* Task details *
Could you retype, character for character, each line from the first one through the line containing "Ринопластика", including both of those?

** Records for processing follows **

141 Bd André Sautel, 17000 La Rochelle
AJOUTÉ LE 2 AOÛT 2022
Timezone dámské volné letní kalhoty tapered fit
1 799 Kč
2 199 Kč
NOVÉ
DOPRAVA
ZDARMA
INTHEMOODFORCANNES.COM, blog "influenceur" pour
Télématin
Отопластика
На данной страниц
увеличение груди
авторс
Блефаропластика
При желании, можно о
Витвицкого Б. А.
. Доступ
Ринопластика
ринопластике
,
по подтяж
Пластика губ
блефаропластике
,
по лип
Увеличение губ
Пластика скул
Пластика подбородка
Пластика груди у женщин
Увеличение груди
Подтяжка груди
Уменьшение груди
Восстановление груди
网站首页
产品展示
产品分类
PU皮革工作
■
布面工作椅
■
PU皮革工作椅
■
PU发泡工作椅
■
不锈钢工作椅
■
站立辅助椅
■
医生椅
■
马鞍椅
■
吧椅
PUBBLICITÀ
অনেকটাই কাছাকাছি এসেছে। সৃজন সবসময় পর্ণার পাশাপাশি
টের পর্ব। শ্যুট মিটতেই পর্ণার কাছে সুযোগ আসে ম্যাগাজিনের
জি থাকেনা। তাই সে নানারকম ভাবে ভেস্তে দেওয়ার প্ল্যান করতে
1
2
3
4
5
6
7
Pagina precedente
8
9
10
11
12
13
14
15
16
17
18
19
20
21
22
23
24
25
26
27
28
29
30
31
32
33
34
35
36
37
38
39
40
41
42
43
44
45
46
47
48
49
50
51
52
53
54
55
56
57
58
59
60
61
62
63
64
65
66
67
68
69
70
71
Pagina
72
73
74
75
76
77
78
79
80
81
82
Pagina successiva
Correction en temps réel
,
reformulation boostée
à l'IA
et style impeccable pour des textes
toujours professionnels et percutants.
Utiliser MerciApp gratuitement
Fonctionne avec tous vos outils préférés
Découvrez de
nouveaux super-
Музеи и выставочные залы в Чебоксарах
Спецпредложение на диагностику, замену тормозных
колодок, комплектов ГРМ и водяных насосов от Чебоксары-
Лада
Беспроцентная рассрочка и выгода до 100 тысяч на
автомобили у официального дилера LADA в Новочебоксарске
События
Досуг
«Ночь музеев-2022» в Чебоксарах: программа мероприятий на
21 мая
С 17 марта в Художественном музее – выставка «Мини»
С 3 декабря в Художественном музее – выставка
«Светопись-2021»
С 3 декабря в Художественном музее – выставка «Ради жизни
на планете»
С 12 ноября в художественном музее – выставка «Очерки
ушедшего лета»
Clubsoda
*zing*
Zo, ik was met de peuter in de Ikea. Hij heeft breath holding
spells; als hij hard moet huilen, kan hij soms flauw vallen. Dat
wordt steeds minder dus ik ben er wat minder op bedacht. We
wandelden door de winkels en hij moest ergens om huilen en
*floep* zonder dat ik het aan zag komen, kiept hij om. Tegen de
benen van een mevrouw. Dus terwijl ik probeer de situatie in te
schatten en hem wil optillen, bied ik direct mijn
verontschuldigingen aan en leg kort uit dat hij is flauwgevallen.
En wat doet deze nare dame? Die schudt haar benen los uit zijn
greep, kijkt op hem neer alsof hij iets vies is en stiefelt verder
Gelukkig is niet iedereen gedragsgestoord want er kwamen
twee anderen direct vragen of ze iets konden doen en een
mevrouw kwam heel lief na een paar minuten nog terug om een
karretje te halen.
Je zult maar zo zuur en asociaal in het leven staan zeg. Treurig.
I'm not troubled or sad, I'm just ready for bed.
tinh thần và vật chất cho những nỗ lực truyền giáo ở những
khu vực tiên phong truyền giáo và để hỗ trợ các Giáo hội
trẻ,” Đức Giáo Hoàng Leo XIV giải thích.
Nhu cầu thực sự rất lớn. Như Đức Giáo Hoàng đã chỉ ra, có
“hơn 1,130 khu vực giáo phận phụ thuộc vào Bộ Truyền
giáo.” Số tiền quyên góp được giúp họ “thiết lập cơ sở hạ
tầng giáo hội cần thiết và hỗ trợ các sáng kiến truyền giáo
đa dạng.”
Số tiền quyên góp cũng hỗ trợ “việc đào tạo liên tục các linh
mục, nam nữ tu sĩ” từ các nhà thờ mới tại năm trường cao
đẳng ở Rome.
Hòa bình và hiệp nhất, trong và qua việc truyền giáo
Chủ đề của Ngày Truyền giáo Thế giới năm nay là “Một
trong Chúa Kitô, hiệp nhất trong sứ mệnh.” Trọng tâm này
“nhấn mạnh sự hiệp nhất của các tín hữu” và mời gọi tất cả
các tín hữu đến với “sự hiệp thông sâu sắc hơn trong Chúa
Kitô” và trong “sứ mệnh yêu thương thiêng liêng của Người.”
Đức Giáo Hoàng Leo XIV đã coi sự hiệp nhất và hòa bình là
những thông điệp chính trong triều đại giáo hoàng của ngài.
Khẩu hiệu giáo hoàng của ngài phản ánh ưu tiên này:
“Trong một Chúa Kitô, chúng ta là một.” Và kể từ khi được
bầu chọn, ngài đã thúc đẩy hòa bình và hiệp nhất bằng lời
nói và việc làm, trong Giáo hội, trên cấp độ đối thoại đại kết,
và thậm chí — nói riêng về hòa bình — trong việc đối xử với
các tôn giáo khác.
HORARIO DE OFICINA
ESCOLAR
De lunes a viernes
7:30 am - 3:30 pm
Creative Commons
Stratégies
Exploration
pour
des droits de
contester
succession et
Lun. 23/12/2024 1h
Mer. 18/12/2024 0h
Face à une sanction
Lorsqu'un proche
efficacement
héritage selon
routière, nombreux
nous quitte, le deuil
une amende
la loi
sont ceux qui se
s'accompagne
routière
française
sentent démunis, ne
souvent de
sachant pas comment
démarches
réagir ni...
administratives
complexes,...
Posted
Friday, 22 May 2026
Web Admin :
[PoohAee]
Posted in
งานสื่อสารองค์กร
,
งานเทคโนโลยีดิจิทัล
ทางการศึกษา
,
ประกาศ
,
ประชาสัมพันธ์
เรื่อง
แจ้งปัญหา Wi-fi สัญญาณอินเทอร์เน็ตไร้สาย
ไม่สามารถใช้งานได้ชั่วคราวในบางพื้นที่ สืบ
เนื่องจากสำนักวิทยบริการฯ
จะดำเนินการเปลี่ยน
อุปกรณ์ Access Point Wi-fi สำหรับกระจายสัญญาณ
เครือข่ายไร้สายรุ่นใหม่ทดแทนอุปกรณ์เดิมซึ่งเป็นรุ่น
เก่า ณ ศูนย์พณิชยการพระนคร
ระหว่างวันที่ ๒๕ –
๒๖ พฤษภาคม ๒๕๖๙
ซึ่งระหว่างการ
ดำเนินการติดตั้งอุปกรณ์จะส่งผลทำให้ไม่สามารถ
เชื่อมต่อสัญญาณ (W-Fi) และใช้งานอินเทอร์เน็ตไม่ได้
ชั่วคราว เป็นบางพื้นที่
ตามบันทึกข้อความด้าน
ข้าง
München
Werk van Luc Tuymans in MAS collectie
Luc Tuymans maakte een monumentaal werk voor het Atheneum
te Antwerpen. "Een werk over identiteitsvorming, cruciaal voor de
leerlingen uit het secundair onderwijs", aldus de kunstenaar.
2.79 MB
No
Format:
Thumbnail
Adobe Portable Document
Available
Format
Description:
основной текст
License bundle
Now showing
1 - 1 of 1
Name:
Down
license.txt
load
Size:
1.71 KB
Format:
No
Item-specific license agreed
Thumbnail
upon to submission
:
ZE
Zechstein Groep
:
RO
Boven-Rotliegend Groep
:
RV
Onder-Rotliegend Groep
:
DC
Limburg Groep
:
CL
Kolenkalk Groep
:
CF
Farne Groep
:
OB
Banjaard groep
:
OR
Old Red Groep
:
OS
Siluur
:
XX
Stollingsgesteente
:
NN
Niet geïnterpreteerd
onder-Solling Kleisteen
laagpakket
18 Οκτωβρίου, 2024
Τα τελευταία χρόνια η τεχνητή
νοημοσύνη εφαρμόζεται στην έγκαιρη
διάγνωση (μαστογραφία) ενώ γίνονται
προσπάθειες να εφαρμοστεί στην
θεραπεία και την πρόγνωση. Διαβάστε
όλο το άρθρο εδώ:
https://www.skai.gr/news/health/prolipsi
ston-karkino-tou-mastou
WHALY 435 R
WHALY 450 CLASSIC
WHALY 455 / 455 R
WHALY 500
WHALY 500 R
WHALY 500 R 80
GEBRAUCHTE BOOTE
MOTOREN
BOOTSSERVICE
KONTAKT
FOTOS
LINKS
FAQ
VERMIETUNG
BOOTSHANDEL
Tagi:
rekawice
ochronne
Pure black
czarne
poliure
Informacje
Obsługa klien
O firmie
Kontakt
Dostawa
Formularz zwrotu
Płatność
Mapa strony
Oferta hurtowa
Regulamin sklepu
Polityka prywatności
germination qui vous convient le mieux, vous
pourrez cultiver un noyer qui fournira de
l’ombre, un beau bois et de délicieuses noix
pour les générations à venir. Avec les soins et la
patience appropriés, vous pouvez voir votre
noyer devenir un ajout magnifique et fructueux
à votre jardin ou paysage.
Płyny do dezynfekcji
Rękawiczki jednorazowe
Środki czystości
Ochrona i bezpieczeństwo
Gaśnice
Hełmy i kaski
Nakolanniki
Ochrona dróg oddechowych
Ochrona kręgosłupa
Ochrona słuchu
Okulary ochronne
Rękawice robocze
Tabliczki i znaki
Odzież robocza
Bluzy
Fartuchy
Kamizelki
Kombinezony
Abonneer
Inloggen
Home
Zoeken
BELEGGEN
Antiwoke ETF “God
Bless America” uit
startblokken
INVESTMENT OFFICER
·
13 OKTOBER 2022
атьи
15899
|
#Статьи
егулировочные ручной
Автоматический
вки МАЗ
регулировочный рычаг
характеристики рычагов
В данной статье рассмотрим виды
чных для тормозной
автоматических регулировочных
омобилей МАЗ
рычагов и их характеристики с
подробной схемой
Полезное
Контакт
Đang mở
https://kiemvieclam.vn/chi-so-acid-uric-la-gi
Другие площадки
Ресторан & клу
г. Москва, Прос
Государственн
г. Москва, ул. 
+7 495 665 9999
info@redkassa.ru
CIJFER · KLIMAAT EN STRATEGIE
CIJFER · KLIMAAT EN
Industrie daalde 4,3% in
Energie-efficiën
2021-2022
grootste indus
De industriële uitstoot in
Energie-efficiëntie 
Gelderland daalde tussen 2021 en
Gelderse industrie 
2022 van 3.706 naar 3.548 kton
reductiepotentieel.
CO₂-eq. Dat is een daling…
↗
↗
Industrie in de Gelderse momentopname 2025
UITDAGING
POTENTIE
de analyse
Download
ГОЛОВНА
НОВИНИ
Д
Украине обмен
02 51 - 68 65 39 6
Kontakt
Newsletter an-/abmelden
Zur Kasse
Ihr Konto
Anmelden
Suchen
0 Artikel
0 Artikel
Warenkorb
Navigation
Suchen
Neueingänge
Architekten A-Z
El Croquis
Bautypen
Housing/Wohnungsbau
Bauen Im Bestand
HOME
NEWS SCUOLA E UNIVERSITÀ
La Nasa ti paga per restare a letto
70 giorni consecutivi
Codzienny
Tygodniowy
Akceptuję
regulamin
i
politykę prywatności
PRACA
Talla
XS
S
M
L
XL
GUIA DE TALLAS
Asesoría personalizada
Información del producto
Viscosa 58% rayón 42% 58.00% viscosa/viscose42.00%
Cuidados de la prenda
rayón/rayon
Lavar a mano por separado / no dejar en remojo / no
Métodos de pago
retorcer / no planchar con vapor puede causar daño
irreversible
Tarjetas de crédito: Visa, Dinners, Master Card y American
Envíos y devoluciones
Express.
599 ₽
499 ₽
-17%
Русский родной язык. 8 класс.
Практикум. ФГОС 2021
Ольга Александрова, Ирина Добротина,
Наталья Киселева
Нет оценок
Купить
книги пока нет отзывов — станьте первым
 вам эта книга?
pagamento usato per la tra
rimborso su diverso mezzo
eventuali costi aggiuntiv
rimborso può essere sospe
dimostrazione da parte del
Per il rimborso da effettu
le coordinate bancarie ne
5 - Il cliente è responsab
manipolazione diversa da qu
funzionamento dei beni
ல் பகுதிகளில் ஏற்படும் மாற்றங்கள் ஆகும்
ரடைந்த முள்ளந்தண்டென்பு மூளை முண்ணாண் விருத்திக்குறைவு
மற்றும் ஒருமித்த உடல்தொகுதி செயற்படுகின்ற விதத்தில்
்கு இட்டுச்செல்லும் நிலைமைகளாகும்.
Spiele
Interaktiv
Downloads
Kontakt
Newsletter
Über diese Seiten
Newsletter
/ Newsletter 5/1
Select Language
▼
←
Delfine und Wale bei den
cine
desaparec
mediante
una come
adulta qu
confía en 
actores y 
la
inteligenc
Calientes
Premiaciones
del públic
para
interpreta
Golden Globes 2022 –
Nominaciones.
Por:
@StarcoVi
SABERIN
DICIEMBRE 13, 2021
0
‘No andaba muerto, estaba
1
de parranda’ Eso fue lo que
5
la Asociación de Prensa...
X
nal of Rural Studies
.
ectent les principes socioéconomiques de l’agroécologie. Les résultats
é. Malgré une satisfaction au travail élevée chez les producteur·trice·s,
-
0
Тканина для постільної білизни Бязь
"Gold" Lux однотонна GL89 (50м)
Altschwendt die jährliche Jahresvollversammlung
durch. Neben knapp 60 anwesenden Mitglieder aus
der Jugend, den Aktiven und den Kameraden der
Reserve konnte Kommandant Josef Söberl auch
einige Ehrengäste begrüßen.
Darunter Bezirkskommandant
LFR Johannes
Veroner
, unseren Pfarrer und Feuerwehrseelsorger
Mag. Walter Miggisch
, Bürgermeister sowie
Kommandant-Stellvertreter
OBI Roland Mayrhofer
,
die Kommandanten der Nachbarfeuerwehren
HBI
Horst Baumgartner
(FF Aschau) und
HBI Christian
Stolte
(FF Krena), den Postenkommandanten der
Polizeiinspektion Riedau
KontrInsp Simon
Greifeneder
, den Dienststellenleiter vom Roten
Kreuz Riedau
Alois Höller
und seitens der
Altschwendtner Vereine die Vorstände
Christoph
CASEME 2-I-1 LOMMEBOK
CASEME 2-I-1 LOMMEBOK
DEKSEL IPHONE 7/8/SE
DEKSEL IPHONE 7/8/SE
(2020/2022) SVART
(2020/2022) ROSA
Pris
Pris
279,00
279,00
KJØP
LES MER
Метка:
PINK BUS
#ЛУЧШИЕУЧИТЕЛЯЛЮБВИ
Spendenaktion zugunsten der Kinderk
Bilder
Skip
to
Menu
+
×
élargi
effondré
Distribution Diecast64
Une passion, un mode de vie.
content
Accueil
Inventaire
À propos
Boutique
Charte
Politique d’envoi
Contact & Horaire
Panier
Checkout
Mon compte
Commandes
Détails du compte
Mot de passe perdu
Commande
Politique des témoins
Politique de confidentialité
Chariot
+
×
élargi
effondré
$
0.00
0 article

** End of Records for processing **

* Answer below *
141 Bd André Sautel, 17000 La Rochelle
AJOUTÉ LE 2 AOÛT 2022
Timezone dámské volné letní kalhoty tapered fit
1 799 Kč
2 199 Kč
NOVÉ
DOPRAVA
ZDARMA
INTHEMOODFORCANNES.COM, blog "influenceur" pour
Télématin
Отопластика
На данной страниц
увеличение груди
авторс
Блефаропластика
При желании, можно о
Витвицкого Б. А.
. Доступ
Ринопластика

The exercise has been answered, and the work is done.